A new, continuous, and highly fossiliferous K-T boundary locality in West Bijou Creek, located in the eastern portion of the Denver Basin of Colorado has been discovered. Exposures of this new boundary section are locally excellent, and fossils are abundant and diverse including plant megafossils, pollen, vertebrates, and invertebrates. Localities with well-preserved plant material are common in the Paleocene portion, and are conveniently located in horizontally continuous layers at several stratigraphic levels. This allows for analysis of both lateral variation of plant assemblages on a floodplain, as well as temporal changes in the plant megafossils during the very earliest Paleocene.

The West Bijou Creek localities will be extensively sampled and studied to determine aspects of the diversity during the very earliest Paleocene.

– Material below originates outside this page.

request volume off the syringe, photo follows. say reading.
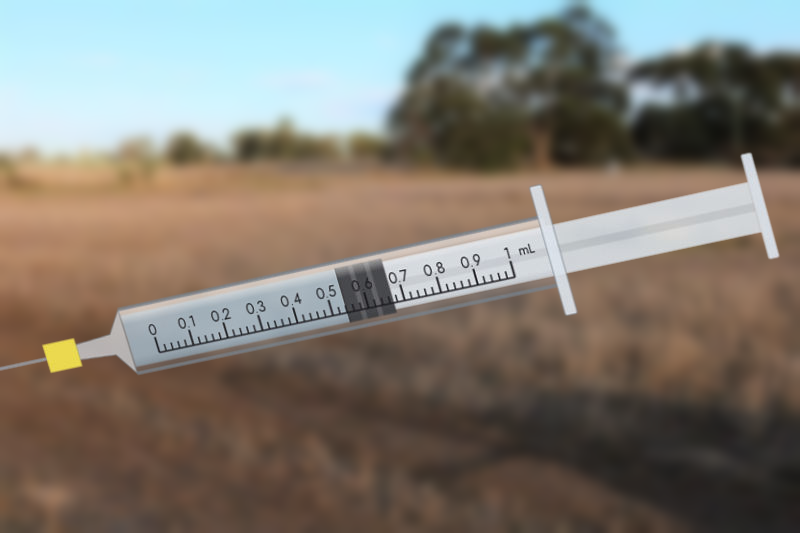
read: 0.54 mL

Examination of biodiversity patterns in the West Bijou Creek boundary flora will be used to make comparisons to other basal Paleocene sections in the Denver Basin.

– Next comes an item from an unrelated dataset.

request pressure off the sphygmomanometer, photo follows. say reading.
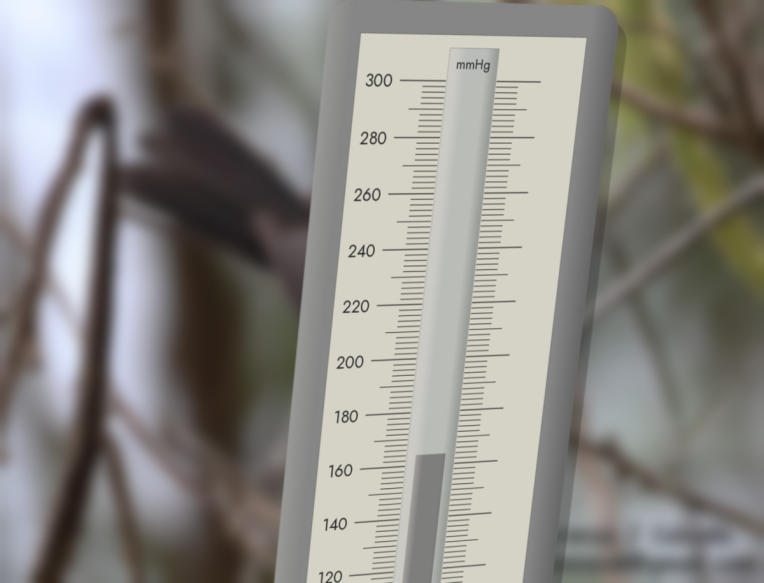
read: 164 mmHg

The West Bijou Creek K-T boundary locality lies only 70 km from the South Table Mountain K-T boundary locality (Golden, Colorado), yet preliminary analyses show that they have only a small percent of morphotypes in common. The West Bijou Creek Paleocene flora appears to have more species in common with basal Paleocene floras in the Williston Basin of North Dakota (700 km distant) and from Ravenscrag, Saskatchewan (1,100 km distant) than to the South Table Mountain locality. Important questions can be answered with data from this new West Bijou Creek K-T boundary section. Intensive collection at new localities in the West Bijou Creek section are planned for this summer, adding new information to an already interesting set of data.